Der Kunde hat für Strom, Wasser, Heizung und Abfallbehälter zu sorgen. Kosten entstehen uns hierdurch nicht. Er hat dafür Sorge zu tragen, dass die Einbauräume ausreichend beleuchtet, gleichmäßig geheizt und sauber sind. Für die Lagerung von Kleinteilen, Werkzeug etc. sind vom Kunden abschließbare Räume zur Verfügung zu stellen.
Der Kunde ist dafür verantwortlich, dass die Montage ohne Behinderung durch Dritte und ohne Unterbrechung durchgeführt werden kann. Er ist weiterhin dafür verantwortlich, dass Durchgänge und Türen so dimensioniert sind, dass die einzubauenden Elemente ungehindert transportiert werden können. Art, Mittel und Kosten für den Vertikaltransport sind in den Ausschreibungsunterlagen anzugeben. Hierfür sind geeignet: Ausreichend dimensionierter Bauaufzug oder Treppenhaus, freie Leitungsschächte oder geeignete Öffnungen in Fassaden.

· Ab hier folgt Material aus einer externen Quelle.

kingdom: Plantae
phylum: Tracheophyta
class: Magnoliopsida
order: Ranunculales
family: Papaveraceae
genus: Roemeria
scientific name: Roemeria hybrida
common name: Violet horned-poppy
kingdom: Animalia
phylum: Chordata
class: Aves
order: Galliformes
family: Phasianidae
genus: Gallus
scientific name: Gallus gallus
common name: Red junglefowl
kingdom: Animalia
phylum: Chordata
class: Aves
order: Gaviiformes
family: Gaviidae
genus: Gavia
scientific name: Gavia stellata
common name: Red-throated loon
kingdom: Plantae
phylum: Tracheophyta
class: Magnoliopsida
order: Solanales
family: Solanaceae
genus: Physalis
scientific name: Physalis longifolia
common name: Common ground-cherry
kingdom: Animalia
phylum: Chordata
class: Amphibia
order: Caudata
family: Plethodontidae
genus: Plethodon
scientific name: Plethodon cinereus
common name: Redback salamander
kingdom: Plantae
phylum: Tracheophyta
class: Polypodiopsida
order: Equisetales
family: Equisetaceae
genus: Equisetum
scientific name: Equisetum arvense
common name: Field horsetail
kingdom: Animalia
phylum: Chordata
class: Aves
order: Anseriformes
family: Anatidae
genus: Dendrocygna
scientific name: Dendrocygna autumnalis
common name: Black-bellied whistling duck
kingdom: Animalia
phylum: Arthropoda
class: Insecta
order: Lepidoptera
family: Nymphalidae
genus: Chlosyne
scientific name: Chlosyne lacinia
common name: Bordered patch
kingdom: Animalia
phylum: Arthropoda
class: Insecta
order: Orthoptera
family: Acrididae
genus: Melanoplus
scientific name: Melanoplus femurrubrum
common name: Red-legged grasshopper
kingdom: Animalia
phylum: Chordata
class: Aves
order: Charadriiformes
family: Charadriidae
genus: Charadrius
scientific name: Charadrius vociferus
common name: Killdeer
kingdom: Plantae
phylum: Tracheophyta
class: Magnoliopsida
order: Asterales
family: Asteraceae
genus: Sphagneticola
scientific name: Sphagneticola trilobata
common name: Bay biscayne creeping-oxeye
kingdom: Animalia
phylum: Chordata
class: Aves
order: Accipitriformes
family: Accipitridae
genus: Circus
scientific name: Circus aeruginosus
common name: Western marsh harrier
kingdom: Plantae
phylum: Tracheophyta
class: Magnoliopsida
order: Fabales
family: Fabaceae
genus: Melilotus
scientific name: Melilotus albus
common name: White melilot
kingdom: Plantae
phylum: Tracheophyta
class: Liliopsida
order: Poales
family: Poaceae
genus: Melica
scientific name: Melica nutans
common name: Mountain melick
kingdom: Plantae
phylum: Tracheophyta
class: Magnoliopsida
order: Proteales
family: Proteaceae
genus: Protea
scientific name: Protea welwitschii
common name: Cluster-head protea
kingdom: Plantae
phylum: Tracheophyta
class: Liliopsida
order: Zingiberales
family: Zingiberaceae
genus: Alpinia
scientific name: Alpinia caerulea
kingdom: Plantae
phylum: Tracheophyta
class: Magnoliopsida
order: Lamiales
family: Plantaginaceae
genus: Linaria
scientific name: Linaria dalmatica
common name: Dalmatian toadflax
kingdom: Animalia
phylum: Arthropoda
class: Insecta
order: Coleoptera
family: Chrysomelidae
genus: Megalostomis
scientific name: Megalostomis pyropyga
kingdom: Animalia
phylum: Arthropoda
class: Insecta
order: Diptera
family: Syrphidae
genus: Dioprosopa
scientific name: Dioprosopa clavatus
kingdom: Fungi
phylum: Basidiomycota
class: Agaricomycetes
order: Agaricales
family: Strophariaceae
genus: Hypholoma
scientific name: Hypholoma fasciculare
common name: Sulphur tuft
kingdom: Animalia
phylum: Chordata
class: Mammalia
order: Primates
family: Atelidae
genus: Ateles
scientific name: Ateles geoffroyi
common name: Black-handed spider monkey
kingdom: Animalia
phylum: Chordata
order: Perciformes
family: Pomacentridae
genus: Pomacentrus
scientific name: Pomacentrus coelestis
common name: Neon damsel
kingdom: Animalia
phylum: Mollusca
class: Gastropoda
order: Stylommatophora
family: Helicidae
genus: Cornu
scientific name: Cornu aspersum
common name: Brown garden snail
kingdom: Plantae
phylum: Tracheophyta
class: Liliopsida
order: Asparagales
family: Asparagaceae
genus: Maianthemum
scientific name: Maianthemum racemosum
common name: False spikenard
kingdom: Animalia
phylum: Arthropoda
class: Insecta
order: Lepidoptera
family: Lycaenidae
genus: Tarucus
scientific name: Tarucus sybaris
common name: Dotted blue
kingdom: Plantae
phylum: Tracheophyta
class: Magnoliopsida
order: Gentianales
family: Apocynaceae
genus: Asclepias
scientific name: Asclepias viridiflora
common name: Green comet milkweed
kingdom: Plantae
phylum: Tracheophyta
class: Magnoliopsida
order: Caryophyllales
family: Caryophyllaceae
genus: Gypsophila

Sollte es erforderlich sein, öffentliche Wege zu befahren, die ganz oder teilweise gesperrt sind, so ist es Sache des Kunden, rechtzeitig für eine behördliche Genehmigung zu sorgen.
14. Erfüllungsort/Gerichtsstand
Erfüllungsort und Gerichtsstand ist bei allen Vereinbarungen mit Kaufleuten oder juristischen Personen des öffentlichen Rechts oder öffentlich-rechtlichen Sondervermögen Kiel. Im Übrigen gelten die gesetzlichen Bestimmungen.